2. Solder paste printing through-hole reflow soldering process

Solder paste printing through-hole reflow soldering process is the most widely used through-hole reflow soldering process at present. It is mainly used for mixed PCBA with a small number of plug-ins. The process is fully compatible with conventional reflow soldering processes and does not require special process equipment. The only requirement is to be The soldered plug-in components must be suitable for through-hole reflow soldering, and the process is shown in the figure below.

3. Formed tin sheet through-hole reflow soldering process

Formed tin sheet through-hole reflow soldering process is mainly used for multi-pin connectors. The solder is not solder paste but formed tin sheet. Generally, the connector manufacturer directly adds it, and only heats it during assembly.

1.4.2 Through-hole reflow soldering design requirements

1. PCB design requirements

(1) Suitable for boards with PCB thickness less than or equal to 1.6mm.

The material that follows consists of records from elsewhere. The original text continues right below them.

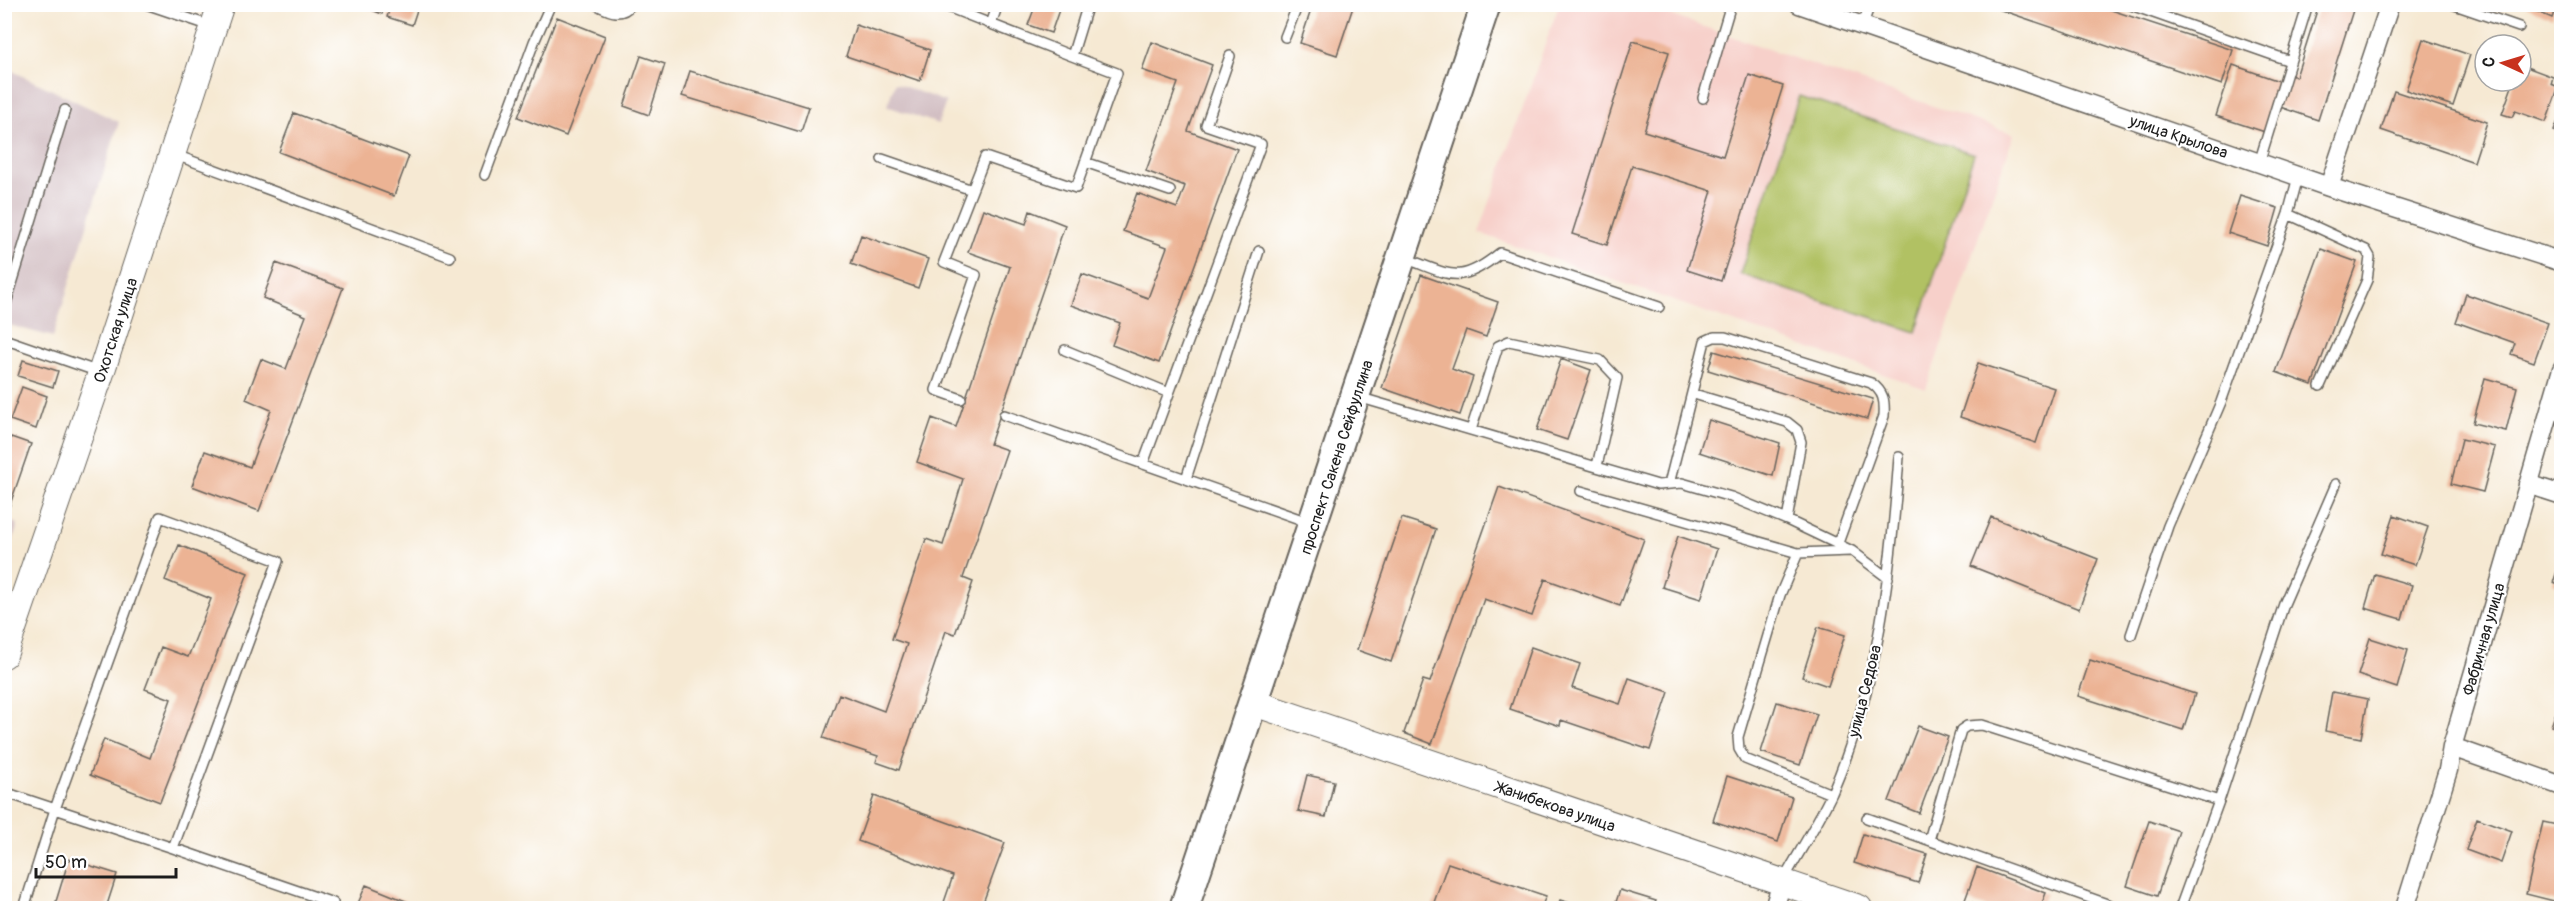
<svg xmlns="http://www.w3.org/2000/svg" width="2566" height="913" font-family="Pangolin,sans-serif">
	<rect width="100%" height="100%" fill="#fff"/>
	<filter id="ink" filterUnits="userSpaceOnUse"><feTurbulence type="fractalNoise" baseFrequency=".0167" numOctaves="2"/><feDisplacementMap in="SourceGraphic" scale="12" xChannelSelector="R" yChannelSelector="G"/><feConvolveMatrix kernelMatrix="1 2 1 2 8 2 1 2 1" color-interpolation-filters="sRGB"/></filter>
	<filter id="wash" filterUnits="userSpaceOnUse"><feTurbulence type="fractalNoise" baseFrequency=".008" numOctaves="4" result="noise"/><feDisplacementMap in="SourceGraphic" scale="24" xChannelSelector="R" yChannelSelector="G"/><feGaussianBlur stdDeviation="1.35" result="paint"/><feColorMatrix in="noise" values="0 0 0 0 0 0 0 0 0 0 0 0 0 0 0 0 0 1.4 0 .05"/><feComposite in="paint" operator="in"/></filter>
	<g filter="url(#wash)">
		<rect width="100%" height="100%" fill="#f6e9d3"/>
		<path fill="#f7d0ca" d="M1559 5H1641L2014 134 1926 389 1479 233Z"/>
		<path fill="#d2bec2" d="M4 67 119 122 53 337 5 324Z
			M895 83 946 102 938 124 887 106Z
			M5 520 18 524 5 566 4 520Z"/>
		<path fill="#b1c164" stroke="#666e40" stroke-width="1.5" d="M1799 96 1974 154 1916 332 1740 274Z"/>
		<g id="blocks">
			<path fill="#ecb394" d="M356 4H385L382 14Z
				M391 4H419L412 25 387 17Z
				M1036 4H1061L1051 33 1028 25Z
				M1313 4H1354L1337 55 1300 43Z
				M1996 4H2093L2233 50 2222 85 1995 8Z
				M2319 4H2355L2318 120 2277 106 2287 74 2296 77Z
				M2519 4H2557L2552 18Z
				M557 17 605 36 566 136 518 117Z
				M856 25 930 50 920 81 846 56Z
				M2423 39 2470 55 2453 106 2406 90Z
				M1633 41 1669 52 1644 131 1723 156 1749 75 1783 86 1721 281 1687 270 1712 191 1632 166 1607 245 1572 234Z
				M1152 42 1212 65 1188 131 1237 149 1159 363 1112 345 1120 323 1071 305 1082 274 1148 298 1167 247 1123 231 1137 193 1177 208 1185 186 1146 171 1178 83 1142 70Z
				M641 56 665 64 649 115 624 106Z
				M2233 65 2282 82 2265 132 2216 116Z
				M2521 65 2553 77 2551 84 2559 87 2546 122 2515 111 2512 117 2502 114 2514 81H2521Z
				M690 71 809 107 801 132 682 96Z
				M2394 91 2487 122 2474 162 2381 130Z
				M2562 111V134L2554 131Z
				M294 113 409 156 394 196 279 152Z
				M2240 196 2278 208 2267 246 2228 233Z
				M983 209 1026 224 1030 211 1065 225 990 444 1007 450 963 578 973 582 955 634 946 631 899 770 876 762 878 756 823 738 839 694 884 711 907 644 892 639 926 539 943 545 963 479 917 462 932 418 956 427 1010 267 968 252Z
				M861 235 928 259 918 288 851 264Z
				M2321 249 2357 262 2312 385 2276 372Z
				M276 263 343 288 259 511 192 486 205 451 250 467 271 410 246 399 261 359 286 369 306 316 263 298Z
				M1421 275 1498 302 1486 337 1466 330 1452 369 1473 377 1460 415 1382 388Z
				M2466 294 2548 323 2534 362 2511 354 2515 343 2456 322Z
				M1714 351 1873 399 1867 419 1708 370Z
				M1561 359 1591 370 1567 440 1537 430Z
				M23 360 58 371 53 387 18 376Z
				M1978 363 2054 388 2036 443 1960 417Z
				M2485 378 2517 387 2506 431 2473 423Z
				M22 387 47 396 36 429 10 420Z
				M1709 420 1780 443 1773 476 1699 452Z
				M11 437 31 444 6 516 4 455Z
				M2462 439 2495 447 2483 492 2451 484Z
				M1499 487 1644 539 1620 606 1545 579 1532 616 1484 599 1432 744 1404 733 1423 680 1430 682Z
				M2394 515 2428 527 2415 565 2381 554Z
				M1991 517 2098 559 2079 609 1971 566Z
				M1402 518 1436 529 1391 662 1357 650Z
				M1678 536 1717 549 1701 599 1662 587Z
				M179 545 248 573 160 802 90 775 104 739 150 758 171 699 145 689 161 647 188 657 211 599 165 580Z
				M2561 559H2562V586L2553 583Z
				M2375 574 2412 585 2402 619 2365 608Z
				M1818 627 1845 635 1828 686 1802 677Z
				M2370 638 2408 650 2397 688 2358 675Z
				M1531 647 1580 664 1572 688 1620 704 1629 678 1669 692 1650 750 1561 720 1560 726 1510 709Z
				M2090 660 2195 694 2183 730 2078 696Z
				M2332 692 2368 699 2361 738 2325 731Z
				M2561 699H2562V730L2551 726Z
				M1777 702 1817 714 1800 765 1761 752Z
				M1918 726 1948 737 1919 813 1889 801Z
				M1307 775 1334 781 1326 817 1298 811Z
				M1727 776 1792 797 1778 842 1713 821Z
				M874 796 1005 843 981 908H942L953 876 858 841Z
				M2477 818 2512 831 2501 863 2466 850Z
				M2149 821 2179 831 2157 896 2127 886Z
				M2543 822 2562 826V903L2526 894Z
				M1863 834 1927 854 1918 883 1854 863Z
				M69 859 117 874 106 908H54Z
				M1448 863 1546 896 1541 908H1432Z
				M1977 867 2046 893 2040 908H1988L1965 900Z
				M366 885 408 902 405 908H356Z
				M1620 890 1656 901 1653 908H1614Z
				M1560 900 1587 908H1557Z"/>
		</g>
	</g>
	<g filter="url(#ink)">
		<use href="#blocks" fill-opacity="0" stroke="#68645c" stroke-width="1.5"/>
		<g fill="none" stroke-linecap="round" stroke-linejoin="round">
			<g stroke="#68645c" stroke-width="12">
				<path id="lane" d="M146 4 211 26
					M595 4C609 11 620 18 632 4
					M940 4 1072 56 1088 4
					M2128 4 2290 61
					M2452 4 2519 27
					M991 24 998 4
					M1862 27 1870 4
					M1285 37 1298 4
					M1703 98 1731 4
					M173 154 450 257
					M882 159 972 190
					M1085 162 1170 191
					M2259 163 2308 4
					M485 175 534 42 549 8 554 4
					M2288 214 2366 250 2370 257 2367 280 2320 386
					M1404 258C1450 274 1458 287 1500 253L1659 307
					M4 310 65 110
					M4 339 99 372
					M1065 350 1169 393
					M1694 394 1787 422 1797 430 1801 442 1787 520
					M1358 397 1658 485 1682 483 1731 497 1787 520 1852 551 1888 578
					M961 399 936 390 976 275 944 262 985 157 1076 188 1117 73 1072 56
					M1004 415 1308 522
					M1471 430 1498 346 1509 341 1600 360 1617 378 1597 466
					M1143 464 1261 144 1206 125 1230 56
					M1186 479 1259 251
					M1669 484 1705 341 1714 337H1725L1871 383C1884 392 1885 401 1884 416L1838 543
					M1581 491 1798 553 1850 551
					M1798 553 1780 595 1738 737 1739 749 1745 759 1831 794
					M2131 635 2168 526 2221 402 2288 214 2298 177
					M4 792 173 848 278 561 160 517 55 809 24 908
					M1867 818 2118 908
					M1929 840 1961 730 1967 726 1982 725 2219 801
					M173 848 333 903 331 908
					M1783 881C1799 852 1818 823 1832 793 1878 687 1891 571 1899 457
					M2180 908 2219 801 2284 604 2336 484"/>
			</g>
			<g stroke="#68645c" stroke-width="21">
				<path id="street" d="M1799 4 2329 187 2562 262
					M2329 187 2390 4
					M2528 484 2562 495
					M2452 747 2562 786
					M1774 908 1782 883
					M2405 908 2448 770 2452 747 2562 369"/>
			</g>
			<g stroke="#68645c" stroke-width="28">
				<path id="secondary" d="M4 655 101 373 221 4
					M1254 703 1859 908"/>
			</g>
			<g stroke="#68645c" stroke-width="32">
				<path id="primary" d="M1184 908 1486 4"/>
			</g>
			<use href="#lane" stroke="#fff" stroke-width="9"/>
			<use href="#street" stroke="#fff" stroke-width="18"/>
			<use href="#secondary" stroke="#fff" stroke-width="26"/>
			<use href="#primary" stroke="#fff" stroke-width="28"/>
		</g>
	</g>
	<g text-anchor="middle" stroke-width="4.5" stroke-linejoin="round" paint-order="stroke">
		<g font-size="16" fill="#1c1c1c" stroke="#fff">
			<text transform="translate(2179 136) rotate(19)" y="6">улица Крылова</text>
			<text transform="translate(115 330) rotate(-72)" y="6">Охотская улица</text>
			<text transform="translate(1336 457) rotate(-72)" y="6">проспект Сакена Сейфуллина</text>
			<text transform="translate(2483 639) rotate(-74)" y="6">Фабричная улица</text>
			<text transform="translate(1864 691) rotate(-76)" y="6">улица Седова</text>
			<text transform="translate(1556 806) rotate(19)" y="6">Жанибекова улица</text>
		</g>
	</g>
	<rect width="2566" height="913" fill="none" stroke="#fff" stroke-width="24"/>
	<g transform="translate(2503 63) rotate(274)"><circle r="28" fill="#ffffff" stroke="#a4a4a4" stroke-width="1.5"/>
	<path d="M0-4.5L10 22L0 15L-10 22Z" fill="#c8321e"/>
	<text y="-9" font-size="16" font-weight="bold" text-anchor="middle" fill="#1c1c1c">С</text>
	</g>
	<path d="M36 868v9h140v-9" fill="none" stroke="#1c1c1c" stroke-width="3"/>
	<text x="45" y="868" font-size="18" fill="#1c1c1c" stroke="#ffffff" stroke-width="4.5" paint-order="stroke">50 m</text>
</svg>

(2) The minimum repayment of the pad is 0.25mm, and the molten solder paste is "pulled" once, without forming tin beads.

(3) The stand-off of components should be greater than 0.3mm

(4) The proper length for the lead wire to protrude from the pad is 0.25~0.75mm.

(5) The minimum distance between 0603 and other fine-pitch components and pads is 2mm.

(6) The opening of the steel mesh can be expanded by a maximum of 1.5mm.

(7) The hole diameter is the lead wire diameter plus 0.1~0.2mm. As shown below.

1. Stencil window opening requirements

Generally speaking, in order to achieve 50% hole filling, the stencil window must be expanded. The specific amount of expansion should be determined according to factors such as the thickness of the PCB, the thickness of the stencil, and the gap between the hole and the lead.
Generally speaking, as long as the external expansion does not exceed 2mm, the solder paste will be pulled back and filled into the hole. It should be noted that the expanded area cannot be suppressed by the component package, or must avoid the package body of the component, and form tin beads on one side, as shown in the figure below.

1.5 Conventional PCBA assembly types and process flow introduction

1.5.1 Single-sided mounting

The process flow is shown in the figure below

1.5.2 Single-sided insertion

The process flow is shown in Figure 5 below

The forming of the device pins in wave soldering is one of the least efficient parts of the production process, which brings the risk of electrostatic damage and prolongs the lead time, and also increases the chance of error.

1.5.3 Double-sided mounting

The process flow is shown in the figure below

1.5.4 Mixed on one side

The process flow is shown in the figure below

. If there are few through-hole components, reflow soldering and manual soldering can be used.

1.5.5 Double-sided mixed packing

The process flow is shown in the figure below.

If there are many double-sided SMD components and few THT components, reflow soldering or manual soldering can be used for plug-in components. The process flow chart is shown in the figure below.